Memang ada baiknya juga, tapi bagaimana jika hukum tersebut tidak pernah netral, maka keadilan akan rusak. Sedangkan adil itu sendiri adalah patokan dari kebenaran. Maka keadilan itu adalah kebenaran mutlak pada hakikatnya, hukum atau aturan tidak menjadi sandaran bagi keadilan itu sendiri.
Apabila itu kebenaran maka pasti adil, begitu pula sebaliknya. Keadilan tidak bisa diukur dengan jas atau penampilan kadang orang yang dekil lebih baik dari pada orang yang berdasi, Jadi keadilan itu adalah netral.
Lalu bagaimana dengan dunia sekarang?
Jika ditelusuri secara esensial sekarang ini keadilan sudah hilang dari esensi maknanya, karena ada prioritas tertentu, dan kelas sosial. Jika masih ada kelas sosial maka keadilan tidak akan pernah tercapai.
Keadilan dalam Ruang Lingkup Hukum
Jika kita kembali kepada keadilan diatas, maka setidaknya ada dua point:
(1) Keadilan Netral
(2) Keadilan yang bersandar atas hukum.
Keadilan dalam ruang lingkup hukum tentu adalah keadilan yang bukan hanya sekedar tentang porsi, maka apaibila keadilan itu ada porsi sesuai tempatnya masing-masing, maka bagaimana dengan orang yang tidak mempunyai kedudukan?, maka tentu keadilan yang seperti ini bukanlah adil, melainkan penindasan terhadap orang yang tidak mempunyai kedudukan.
Oleh karena itu seperti yang dikatakan di atas bahwa keadilan tidak bisa disandarkan pada hukum, apabila keadilan itu diartikan porsi-porsi.
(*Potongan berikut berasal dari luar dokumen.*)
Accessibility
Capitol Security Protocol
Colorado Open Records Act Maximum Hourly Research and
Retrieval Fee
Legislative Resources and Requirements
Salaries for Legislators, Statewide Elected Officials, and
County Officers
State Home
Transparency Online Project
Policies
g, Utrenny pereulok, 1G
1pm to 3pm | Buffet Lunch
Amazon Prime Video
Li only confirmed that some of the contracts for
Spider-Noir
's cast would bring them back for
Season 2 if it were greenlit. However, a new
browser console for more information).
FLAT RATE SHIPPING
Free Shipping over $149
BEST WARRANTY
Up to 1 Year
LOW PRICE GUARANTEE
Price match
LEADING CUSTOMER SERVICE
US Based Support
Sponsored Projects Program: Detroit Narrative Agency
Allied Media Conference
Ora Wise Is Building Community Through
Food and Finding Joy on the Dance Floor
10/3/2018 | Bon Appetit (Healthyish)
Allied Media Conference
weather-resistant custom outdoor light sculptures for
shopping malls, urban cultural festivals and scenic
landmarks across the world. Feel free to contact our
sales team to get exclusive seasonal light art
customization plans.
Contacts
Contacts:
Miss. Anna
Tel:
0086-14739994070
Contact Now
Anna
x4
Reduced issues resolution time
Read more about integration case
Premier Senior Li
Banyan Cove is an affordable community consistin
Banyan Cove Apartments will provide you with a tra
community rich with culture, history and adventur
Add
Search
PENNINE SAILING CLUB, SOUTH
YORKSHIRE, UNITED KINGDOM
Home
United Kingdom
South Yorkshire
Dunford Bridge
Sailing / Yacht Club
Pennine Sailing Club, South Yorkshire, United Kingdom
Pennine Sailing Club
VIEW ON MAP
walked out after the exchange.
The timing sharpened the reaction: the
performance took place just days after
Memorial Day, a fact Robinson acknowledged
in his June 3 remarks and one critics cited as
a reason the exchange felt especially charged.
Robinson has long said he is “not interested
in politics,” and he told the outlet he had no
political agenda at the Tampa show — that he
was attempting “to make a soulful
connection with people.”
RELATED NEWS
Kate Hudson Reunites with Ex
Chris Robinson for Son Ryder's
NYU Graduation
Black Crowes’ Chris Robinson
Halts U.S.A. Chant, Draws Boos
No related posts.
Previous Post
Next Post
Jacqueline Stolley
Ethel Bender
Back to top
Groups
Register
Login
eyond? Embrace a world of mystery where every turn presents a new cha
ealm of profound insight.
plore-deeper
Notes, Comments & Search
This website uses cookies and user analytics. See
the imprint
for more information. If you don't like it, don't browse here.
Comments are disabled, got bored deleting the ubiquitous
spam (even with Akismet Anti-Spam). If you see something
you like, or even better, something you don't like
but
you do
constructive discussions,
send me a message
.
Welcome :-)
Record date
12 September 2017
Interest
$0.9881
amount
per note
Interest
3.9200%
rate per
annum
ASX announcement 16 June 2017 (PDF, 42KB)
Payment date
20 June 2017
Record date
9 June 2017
Hukum adalah rujukan tertinggi dalam sebuah negara, apabila rujukan itu tidak bisa berada di tengah-tengah maka batallah segalanya. Jadi perlu dijadikan acuan, bahwa yang pertama hukum itu harus netral, dan keadilan tidak boleh memandang kekuasaan.
Keadilan Netral
Dalam keadilan yang bersifat ontologis memang harus diartikan sebagai kesamaan hak antara individu-individu. Dalam kedilan ini memang berkesan radikal karena memang hukum ini adalah netral. Keadilan ontologi adalah keadilan yang bebas, tidak bergantung dengan apapun.
Keadilan ini menolak kontinyuitas antara hukum dan keadilan yang mana hukum adalah sumber keadilan, karena hukum dibuat oleh sekelompok yang mempunyai kepentingan. Oleh karena itu Adil itu adalah sama, dan seharusnya hukum dibentuk dengan dasar kesamaan, tidak boleh dibentuk dengan porsi kedudukan, karena itu bukan keadilan, pada akhirnya akan melahirkan penindasan.
“Keadilan adalah kesamaan hak, bukan porsi yang menentukan hak”
Jika dilihat dari konsep Nietzche bahwa keadilan itu adalah kehendak berkuasa itu sendiri, Jadi kita diayomi untuk berperang untuk mencapainya. Sebenarnya keadilan ini adalah output dari keadilan yang didahului oleh porsi itu sendiri.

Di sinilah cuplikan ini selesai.